Since her superiors placed too much trust in AI, My Duyen has repeatedly been helpless when she had to constantly help her boss correct errors created by this tool (Illustration: Tuan Anh).
"It looks more professional and lively, but many times the AI places the wrong class, is missing student names, or displays incorrect information, and as a result, the center receives a series of bad feedback," Duyen said.
Notably, after making mistakes, her superiors continued to use AI in this job and required employees to open each board for review before sending it to learners.
My Duyen shared: "There are days when having to review and update each case takes a lot of time. In the past, I even did it manually myself, sometimes faster than AI."
According to her, bosses using AI in everything happens more and more often, but in the end the person who has to check and be responsible for correcting if there are errors is always the employee.
"Once my boss sent me a data synthesis form created by ChatGPT with eye-catching images and the saying: "You're about to be unemployed, Duyen, AI will do it in a bit." It sounds like a joke, but it really makes me very upset," Duyen said.
The case of Huyen Mai (22 years old), a new marketing graduate, is even more special.
She said that in the first month of working, she was surprised to constantly hear questions like: "Learn AI, now AI can control the entire marketing department", "If you haven't asked AI yet, why not ask me?" or "I manage all social networks and communities. I already have AI so it's light."

Many managers assume that AI can replace employee labor, thereby increasing workload, requiring employees to take on more tasks with the excuse that "AI has done it all" (Illustration: Tuan Anh).
While the workload is increasing, every time she reflects on the overload, she receives the answer: "AI has done it all".
The fact that managers assume AI can completely replace employees' labor and thinking makes Mai increasingly exhausted as she has to constantly prove her productivity.
The more CEOs trust AI, the more exhausted their employees are
The above stories reflect the growing gap between leaders' expectations and workers' actual experiences.
This is evidenced by research conducted by Stanford University and BetterUp Labs on 1,150 full-time employees in the US, showing that AI does not bring the expected efficiency but also creates the "workslop" phenomenon.
That is the situation where AI-generated content seems neat on the outside but lacks depth, lacks context, and is not of good enough quality to get the job done.
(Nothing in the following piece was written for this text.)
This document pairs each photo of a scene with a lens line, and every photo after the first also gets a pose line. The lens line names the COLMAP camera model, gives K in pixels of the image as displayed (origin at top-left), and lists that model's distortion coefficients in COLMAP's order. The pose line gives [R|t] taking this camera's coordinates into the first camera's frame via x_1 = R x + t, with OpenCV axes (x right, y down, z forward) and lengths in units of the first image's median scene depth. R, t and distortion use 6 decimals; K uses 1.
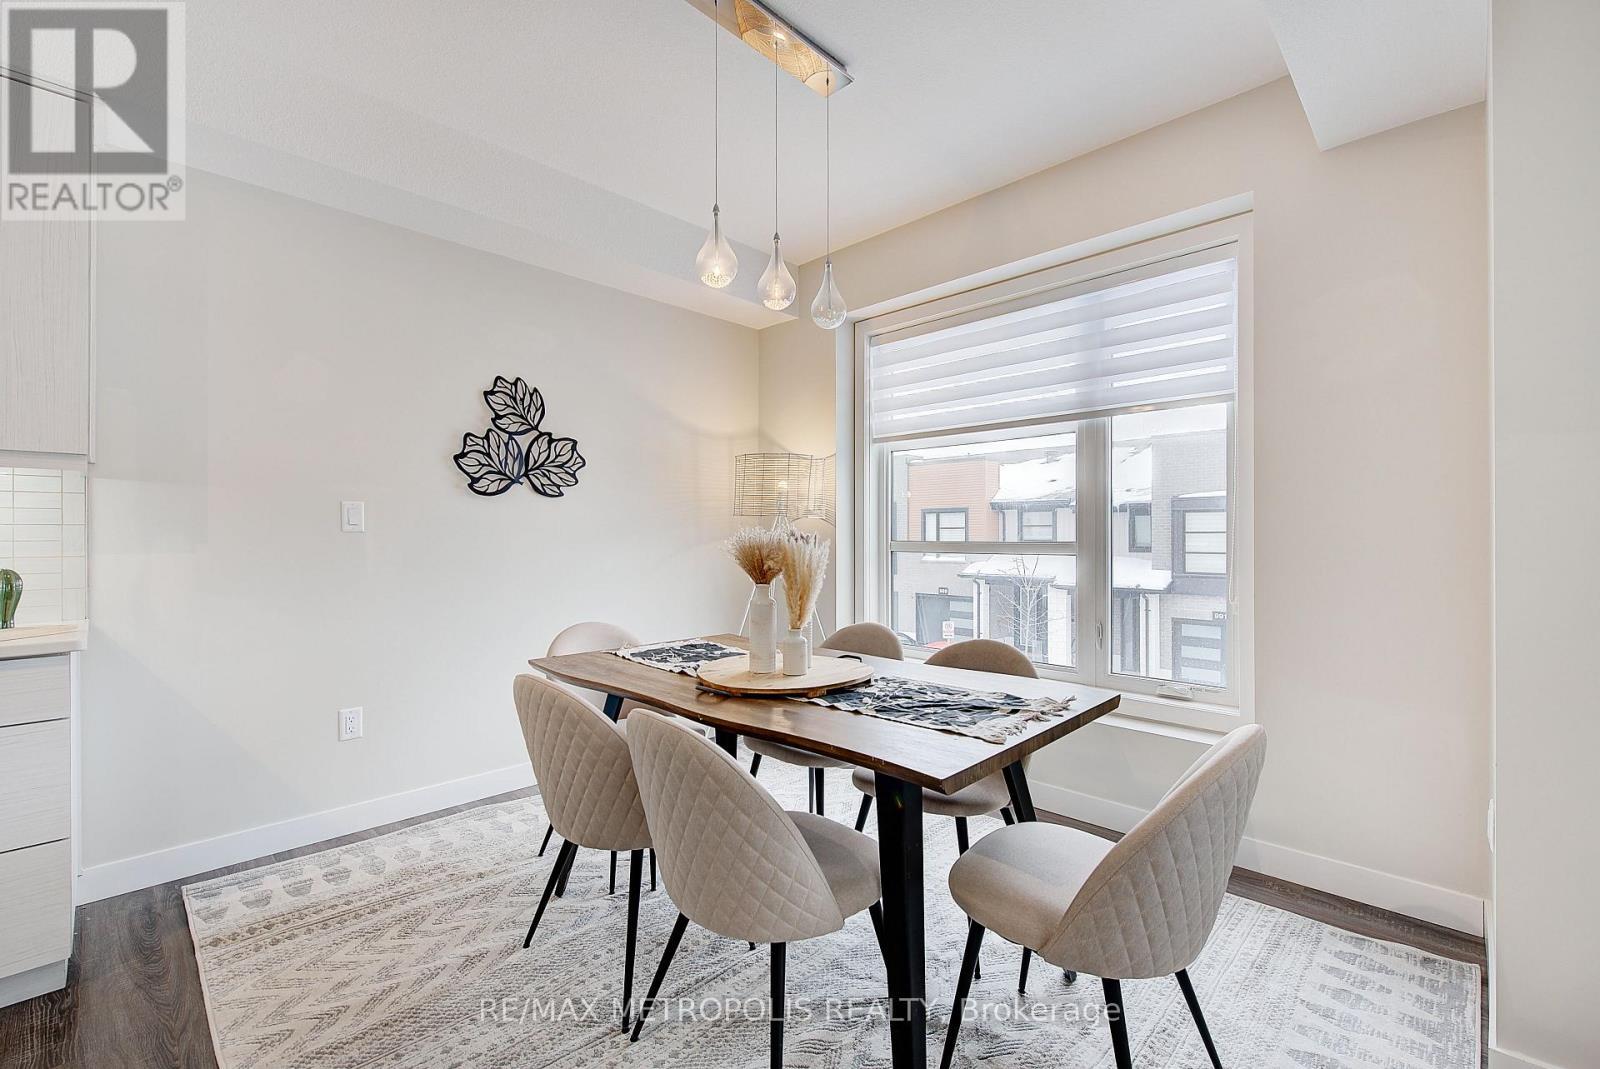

Instead of saving time, the fact that content creators only need to enter commands and transfer the results from AI to colleagues causes the recipient to have to re-read, verify, correct errors or start over.

According to the survey, nearly 20% of this phenomenon originates from superiors, resulting in many employees being tired of spending extra hours handling these errors.
Another study by ActivTrak on more than 10,500 users within 180 days before and after AI application also showed results contrary to expectations.
Research shows that using AI not only does not help reduce but also causes time spent on work tasks to increase sharply from 27% to 346%.
Specifically, time spent processing repetitive tasks such as email increased by 104%, chat and texting activities increased by 145%, and time spent using task management tools increased by 94%.
What's more, this report also doesn't note any groups of activities where AI actually helps users save time.
Contrary to expectations of making work easier, AI causes employees to multitask more and spend less time on complex tasks that require deep concentration.
Even due to pressure from superiors to use AI to create high productivity, many people experience "brain burn", which means mental fatigue due to using or monitoring AI beyond cognitive ability.
Steve McGarvey, a user experience designer in North Carolina (USA), believes that many leaders today are assuming AI is the "savior".
However, if you do not have the ability to judge or have expertise in your field, trusting AI completely can harm the user or negatively affect the entire work group.